§ Problem description: Leaving all pictures aside, copy exactly the lines from the start of the listing below through the line that contains "-395,21 +395,21 @@", and only those lines.

[Provided records]

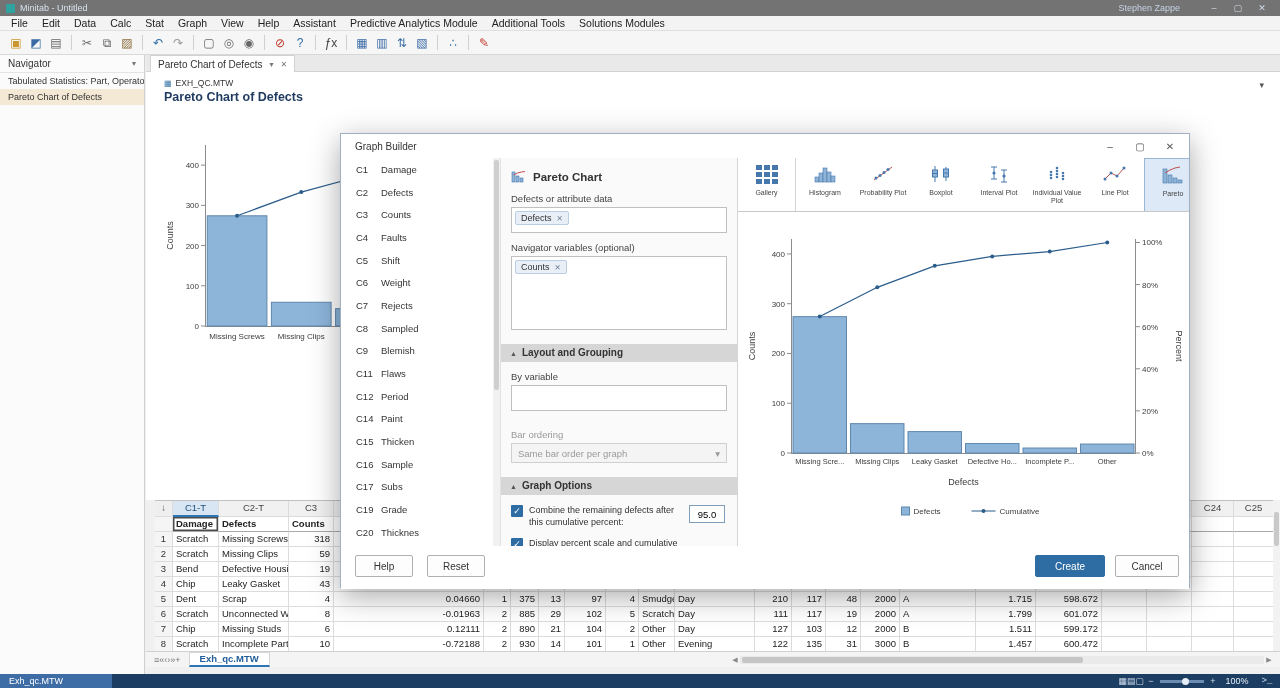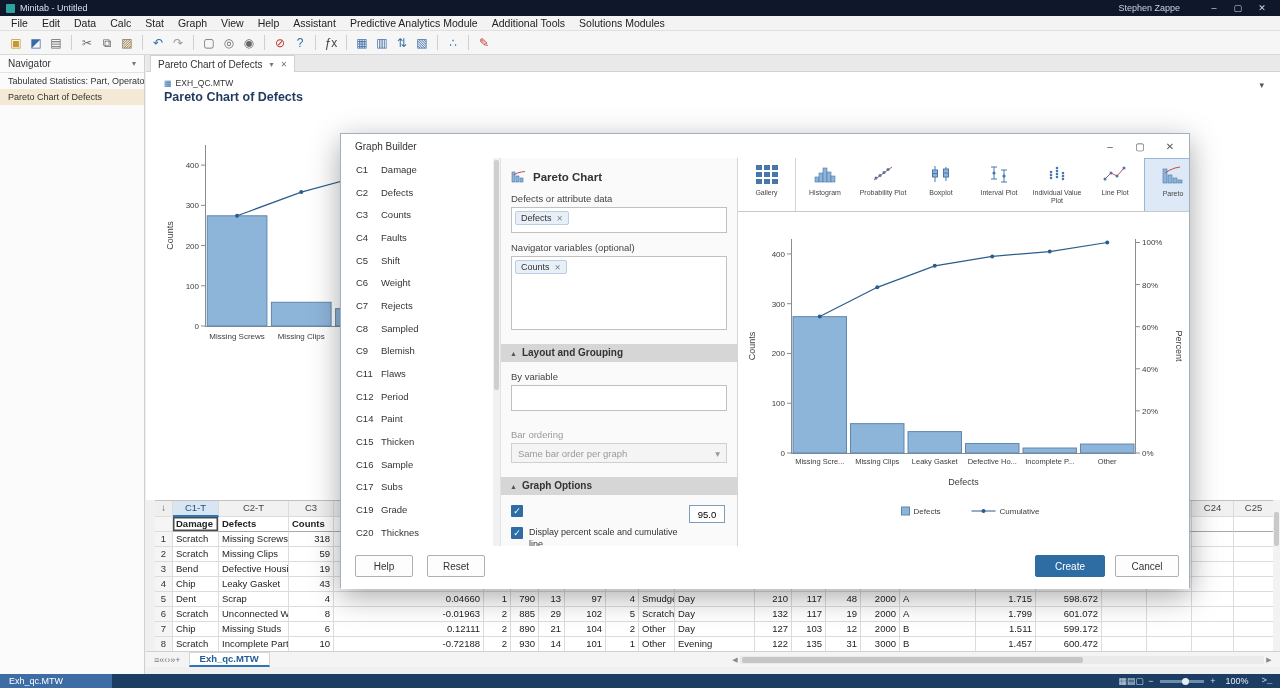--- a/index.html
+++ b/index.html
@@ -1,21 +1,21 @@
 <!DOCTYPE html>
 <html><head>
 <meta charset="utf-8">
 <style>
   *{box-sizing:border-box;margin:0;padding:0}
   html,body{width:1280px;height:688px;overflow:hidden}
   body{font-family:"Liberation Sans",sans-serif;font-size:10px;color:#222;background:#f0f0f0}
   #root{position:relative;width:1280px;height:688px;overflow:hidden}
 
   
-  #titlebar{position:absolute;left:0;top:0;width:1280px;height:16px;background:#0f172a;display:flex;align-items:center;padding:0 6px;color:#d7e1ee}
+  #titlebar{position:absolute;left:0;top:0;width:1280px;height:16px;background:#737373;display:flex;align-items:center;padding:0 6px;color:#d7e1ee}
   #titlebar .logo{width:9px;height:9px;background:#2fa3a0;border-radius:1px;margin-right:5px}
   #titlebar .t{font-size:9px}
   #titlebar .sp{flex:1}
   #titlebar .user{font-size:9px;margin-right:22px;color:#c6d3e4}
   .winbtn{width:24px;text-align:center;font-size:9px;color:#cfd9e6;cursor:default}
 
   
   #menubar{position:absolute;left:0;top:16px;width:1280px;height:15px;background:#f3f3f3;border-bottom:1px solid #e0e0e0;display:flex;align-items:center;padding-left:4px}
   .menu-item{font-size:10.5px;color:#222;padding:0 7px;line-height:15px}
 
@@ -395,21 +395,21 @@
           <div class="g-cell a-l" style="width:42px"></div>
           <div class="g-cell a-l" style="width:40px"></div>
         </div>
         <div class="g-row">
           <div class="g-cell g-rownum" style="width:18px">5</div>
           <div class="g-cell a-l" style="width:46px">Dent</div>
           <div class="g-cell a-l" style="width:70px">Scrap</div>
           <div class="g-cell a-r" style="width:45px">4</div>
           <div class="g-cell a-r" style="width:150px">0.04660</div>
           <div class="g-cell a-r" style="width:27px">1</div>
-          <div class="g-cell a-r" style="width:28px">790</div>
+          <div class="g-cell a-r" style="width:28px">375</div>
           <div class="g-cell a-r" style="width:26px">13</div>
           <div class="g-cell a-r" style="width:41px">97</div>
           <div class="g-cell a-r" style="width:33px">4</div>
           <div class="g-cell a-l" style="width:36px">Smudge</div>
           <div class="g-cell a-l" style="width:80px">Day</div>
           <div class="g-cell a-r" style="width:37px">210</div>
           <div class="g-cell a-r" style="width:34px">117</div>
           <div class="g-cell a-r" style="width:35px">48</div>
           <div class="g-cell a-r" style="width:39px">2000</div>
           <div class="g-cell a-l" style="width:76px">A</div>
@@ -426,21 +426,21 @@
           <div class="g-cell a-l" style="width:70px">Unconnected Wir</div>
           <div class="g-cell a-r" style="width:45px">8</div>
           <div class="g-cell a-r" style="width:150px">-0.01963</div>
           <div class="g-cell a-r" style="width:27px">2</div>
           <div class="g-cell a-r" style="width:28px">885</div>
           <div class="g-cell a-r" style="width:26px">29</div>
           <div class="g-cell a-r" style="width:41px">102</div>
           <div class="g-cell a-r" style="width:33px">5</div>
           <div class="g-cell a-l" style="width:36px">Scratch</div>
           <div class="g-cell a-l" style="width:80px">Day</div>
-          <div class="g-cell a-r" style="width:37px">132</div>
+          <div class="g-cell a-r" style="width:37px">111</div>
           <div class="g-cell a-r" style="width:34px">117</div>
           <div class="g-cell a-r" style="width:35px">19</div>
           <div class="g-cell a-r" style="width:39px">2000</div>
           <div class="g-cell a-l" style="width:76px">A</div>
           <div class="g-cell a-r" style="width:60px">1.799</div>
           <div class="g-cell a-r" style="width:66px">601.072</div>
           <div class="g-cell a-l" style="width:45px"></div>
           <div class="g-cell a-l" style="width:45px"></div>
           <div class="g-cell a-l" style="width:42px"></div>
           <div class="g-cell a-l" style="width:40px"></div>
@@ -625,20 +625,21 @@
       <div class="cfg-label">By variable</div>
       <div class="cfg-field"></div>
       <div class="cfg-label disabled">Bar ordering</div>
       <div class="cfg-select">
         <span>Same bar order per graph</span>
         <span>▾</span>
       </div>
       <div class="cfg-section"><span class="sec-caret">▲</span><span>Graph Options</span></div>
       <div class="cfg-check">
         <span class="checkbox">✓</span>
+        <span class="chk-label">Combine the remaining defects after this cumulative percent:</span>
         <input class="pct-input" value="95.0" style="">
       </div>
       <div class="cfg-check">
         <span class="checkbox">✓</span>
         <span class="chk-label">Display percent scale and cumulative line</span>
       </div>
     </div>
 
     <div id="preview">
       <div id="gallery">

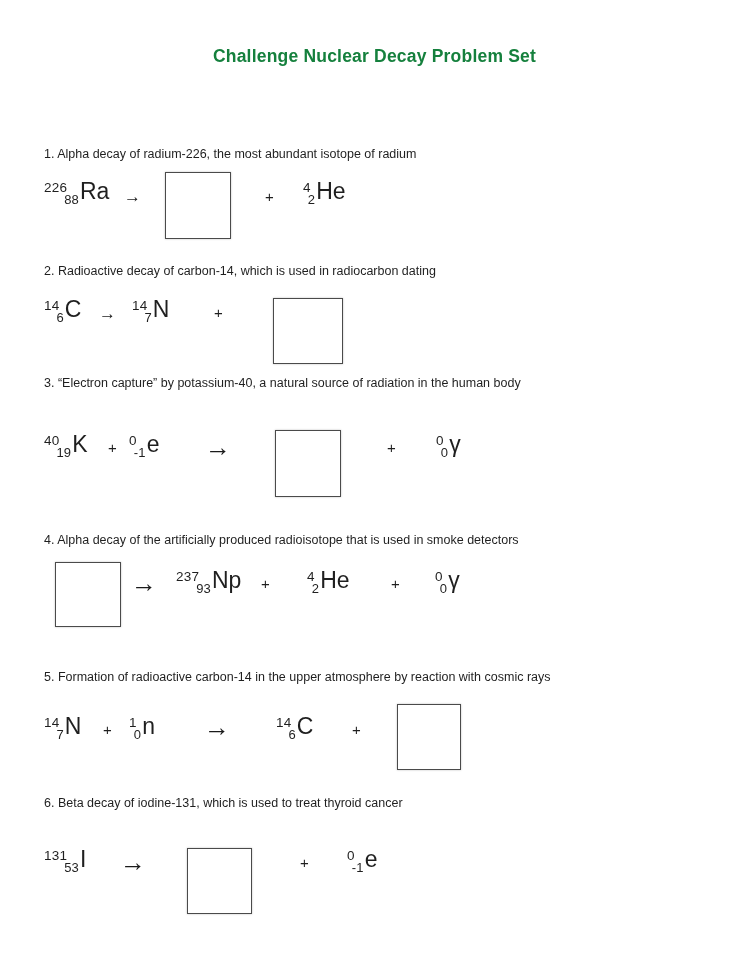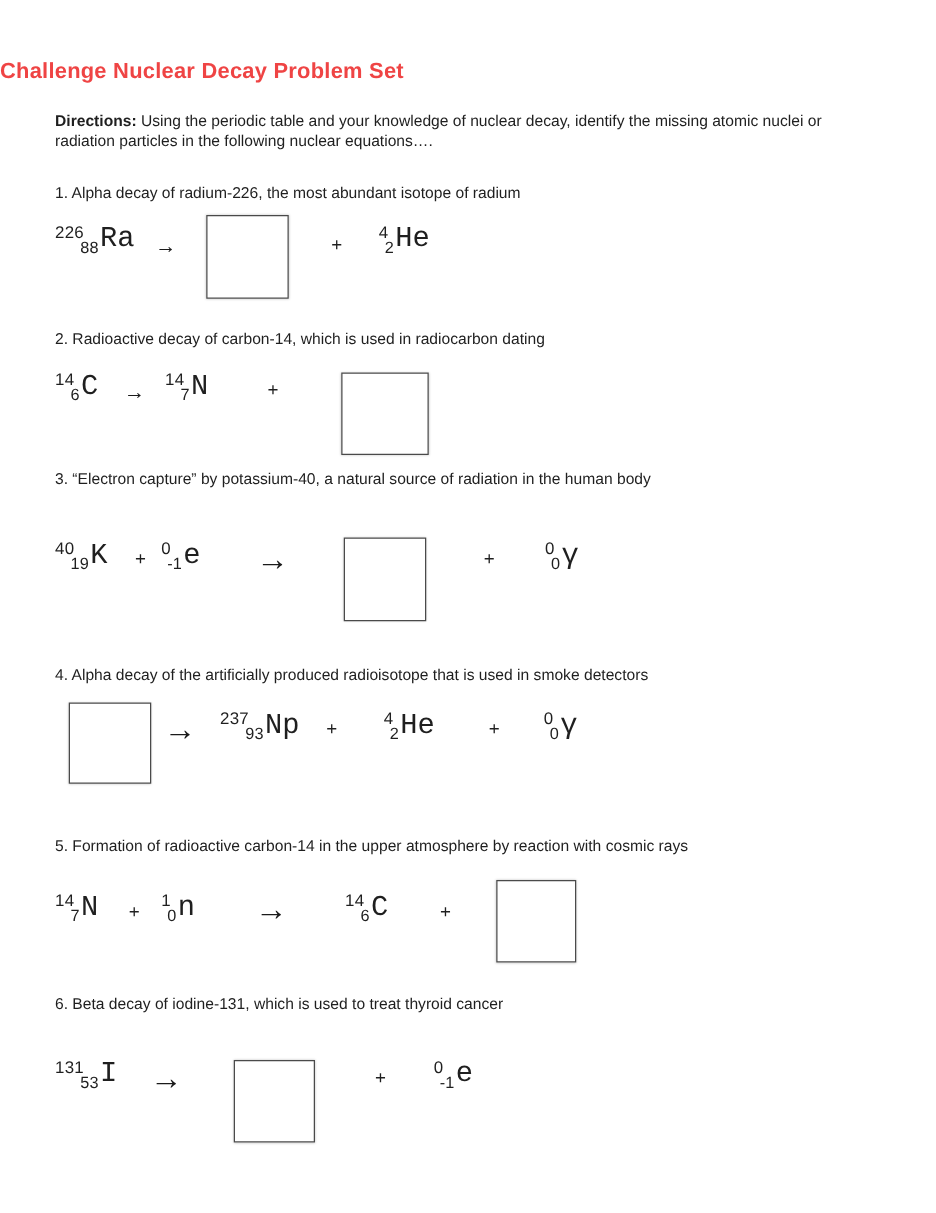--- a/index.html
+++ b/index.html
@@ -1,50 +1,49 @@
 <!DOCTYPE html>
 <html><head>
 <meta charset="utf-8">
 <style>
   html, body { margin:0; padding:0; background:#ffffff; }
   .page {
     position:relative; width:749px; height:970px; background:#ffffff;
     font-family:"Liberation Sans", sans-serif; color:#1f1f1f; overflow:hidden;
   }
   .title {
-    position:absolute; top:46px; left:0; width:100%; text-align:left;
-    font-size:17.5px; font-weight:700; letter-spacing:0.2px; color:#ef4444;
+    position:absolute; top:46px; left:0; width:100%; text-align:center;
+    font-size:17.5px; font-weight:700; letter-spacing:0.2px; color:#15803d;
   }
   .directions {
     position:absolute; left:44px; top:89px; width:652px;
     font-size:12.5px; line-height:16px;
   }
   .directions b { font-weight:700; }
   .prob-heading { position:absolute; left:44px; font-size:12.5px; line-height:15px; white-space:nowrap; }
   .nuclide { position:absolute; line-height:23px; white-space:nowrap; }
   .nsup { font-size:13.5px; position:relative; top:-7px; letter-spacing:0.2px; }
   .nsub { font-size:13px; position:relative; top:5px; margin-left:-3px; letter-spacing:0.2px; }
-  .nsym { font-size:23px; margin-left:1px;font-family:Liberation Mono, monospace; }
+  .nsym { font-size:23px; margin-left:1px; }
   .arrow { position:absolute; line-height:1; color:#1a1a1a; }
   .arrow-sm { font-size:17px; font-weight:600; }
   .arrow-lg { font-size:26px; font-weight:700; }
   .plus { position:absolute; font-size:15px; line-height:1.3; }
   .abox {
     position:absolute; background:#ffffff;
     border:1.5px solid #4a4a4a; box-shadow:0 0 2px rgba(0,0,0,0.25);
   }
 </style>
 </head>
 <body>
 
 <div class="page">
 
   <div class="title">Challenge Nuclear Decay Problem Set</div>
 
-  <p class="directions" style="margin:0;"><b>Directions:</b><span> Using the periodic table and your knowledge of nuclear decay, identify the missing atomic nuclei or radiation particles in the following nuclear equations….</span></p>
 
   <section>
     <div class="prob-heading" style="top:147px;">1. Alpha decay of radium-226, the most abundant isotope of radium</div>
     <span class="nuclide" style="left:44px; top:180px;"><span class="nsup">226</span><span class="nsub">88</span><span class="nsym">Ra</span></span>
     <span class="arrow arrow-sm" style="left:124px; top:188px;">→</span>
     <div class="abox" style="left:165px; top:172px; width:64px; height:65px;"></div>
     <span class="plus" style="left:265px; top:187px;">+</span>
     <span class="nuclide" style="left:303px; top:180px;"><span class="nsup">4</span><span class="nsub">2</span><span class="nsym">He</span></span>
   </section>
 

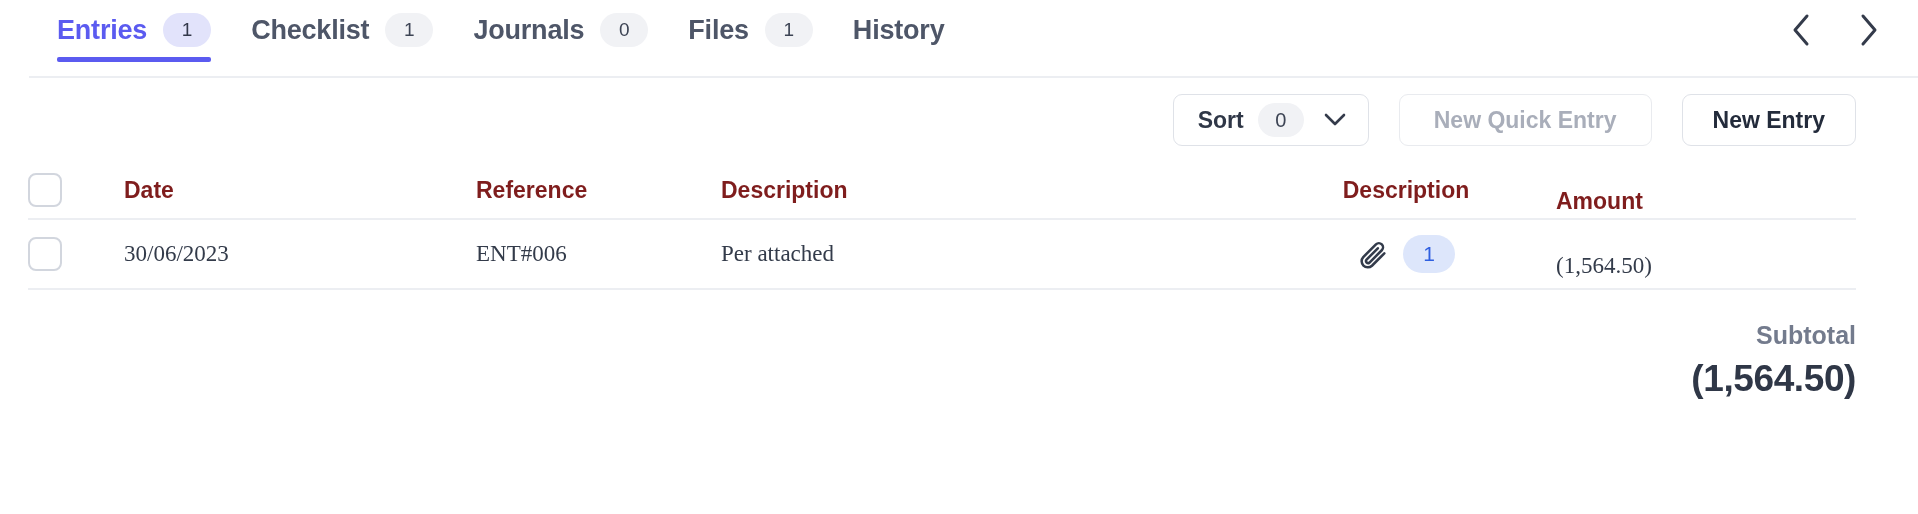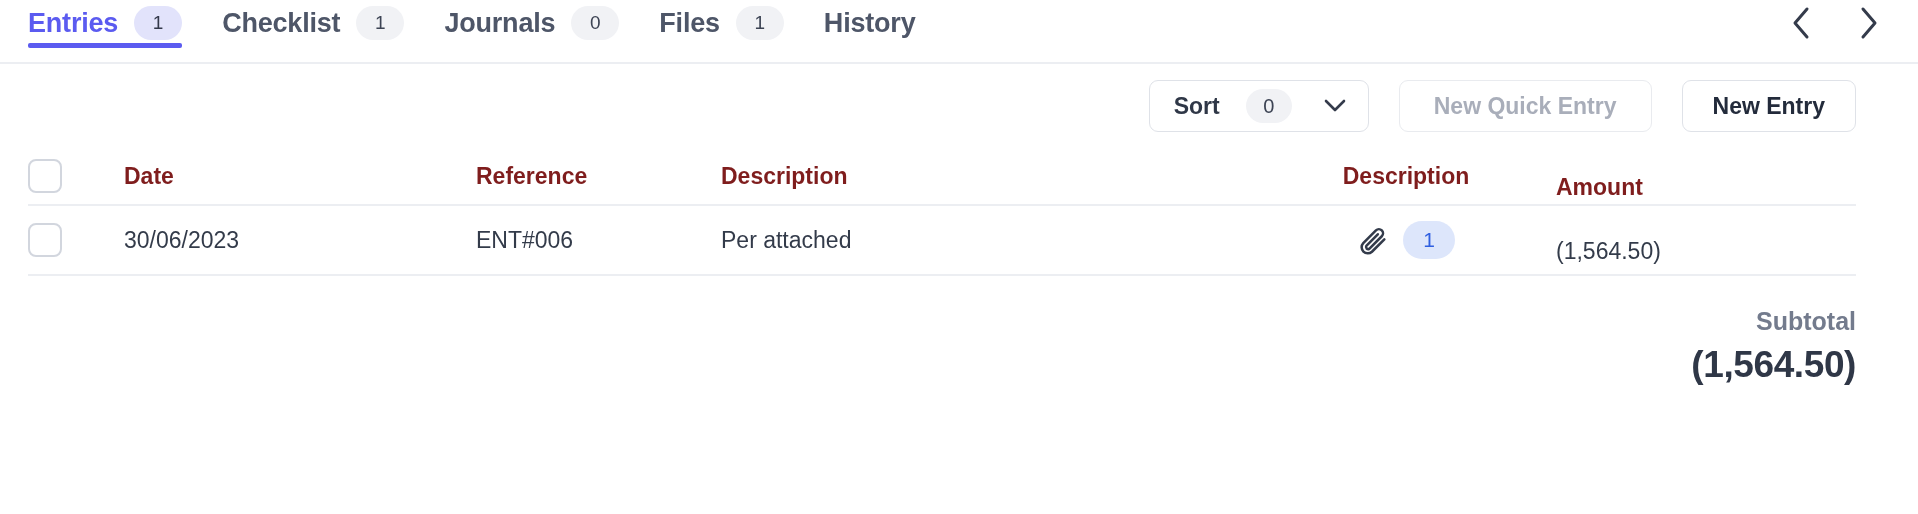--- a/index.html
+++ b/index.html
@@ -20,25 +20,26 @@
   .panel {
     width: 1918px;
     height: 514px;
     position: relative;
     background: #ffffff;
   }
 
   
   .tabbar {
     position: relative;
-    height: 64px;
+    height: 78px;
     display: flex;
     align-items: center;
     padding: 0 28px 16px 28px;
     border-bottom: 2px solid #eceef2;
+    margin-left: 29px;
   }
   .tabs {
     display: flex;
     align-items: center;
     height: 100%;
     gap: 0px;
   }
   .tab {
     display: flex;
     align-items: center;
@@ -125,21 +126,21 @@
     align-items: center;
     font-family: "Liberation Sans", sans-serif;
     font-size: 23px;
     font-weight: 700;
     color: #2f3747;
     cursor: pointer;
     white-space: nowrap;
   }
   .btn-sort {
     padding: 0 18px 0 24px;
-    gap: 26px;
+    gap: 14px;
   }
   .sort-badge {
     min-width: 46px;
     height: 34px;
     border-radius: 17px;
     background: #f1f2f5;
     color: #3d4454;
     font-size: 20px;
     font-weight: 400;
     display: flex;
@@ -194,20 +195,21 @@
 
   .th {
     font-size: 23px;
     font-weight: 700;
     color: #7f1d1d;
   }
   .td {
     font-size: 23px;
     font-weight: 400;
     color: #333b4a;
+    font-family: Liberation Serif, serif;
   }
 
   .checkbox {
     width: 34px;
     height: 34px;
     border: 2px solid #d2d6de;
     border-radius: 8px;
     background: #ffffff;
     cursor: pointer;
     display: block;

[/Provided records]

§ Response to the task:
--- a/index.html
+++ b/index.html
@@ -1,21 +1,21 @@
 <!DOCTYPE html>
 <html><head>
 <meta charset="utf-8">
 <style>
   *{box-sizing:border-box;margin:0;padding:0}
   html,body{width:1280px;height:688px;overflow:hidden}
   body{font-family:"Liberation Sans",sans-serif;font-size:10px;color:#222;background:#f0f0f0}
   #root{position:relative;width:1280px;height:688px;overflow:hidden}
 
   
-  #titlebar{position:absolute;left:0;top:0;width:1280px;height:16px;background:#0f172a;display:flex;align-items:center;padding:0 6px;color:#d7e1ee}
+  #titlebar{position:absolute;left:0;top:0;width:1280px;height:16px;background:#737373;display:flex;align-items:center;padding:0 6px;color:#d7e1ee}
   #titlebar .logo{width:9px;height:9px;background:#2fa3a0;border-radius:1px;margin-right:5px}
   #titlebar .t{font-size:9px}
   #titlebar .sp{flex:1}
   #titlebar .user{font-size:9px;margin-right:22px;color:#c6d3e4}
   .winbtn{width:24px;text-align:center;font-size:9px;color:#cfd9e6;cursor:default}
 
   
   #menubar{position:absolute;left:0;top:16px;width:1280px;height:15px;background:#f3f3f3;border-bottom:1px solid #e0e0e0;display:flex;align-items:center;padding-left:4px}
   .menu-item{font-size:10.5px;color:#222;padding:0 7px;line-height:15px}
 
@@ -395,21 +395,21 @@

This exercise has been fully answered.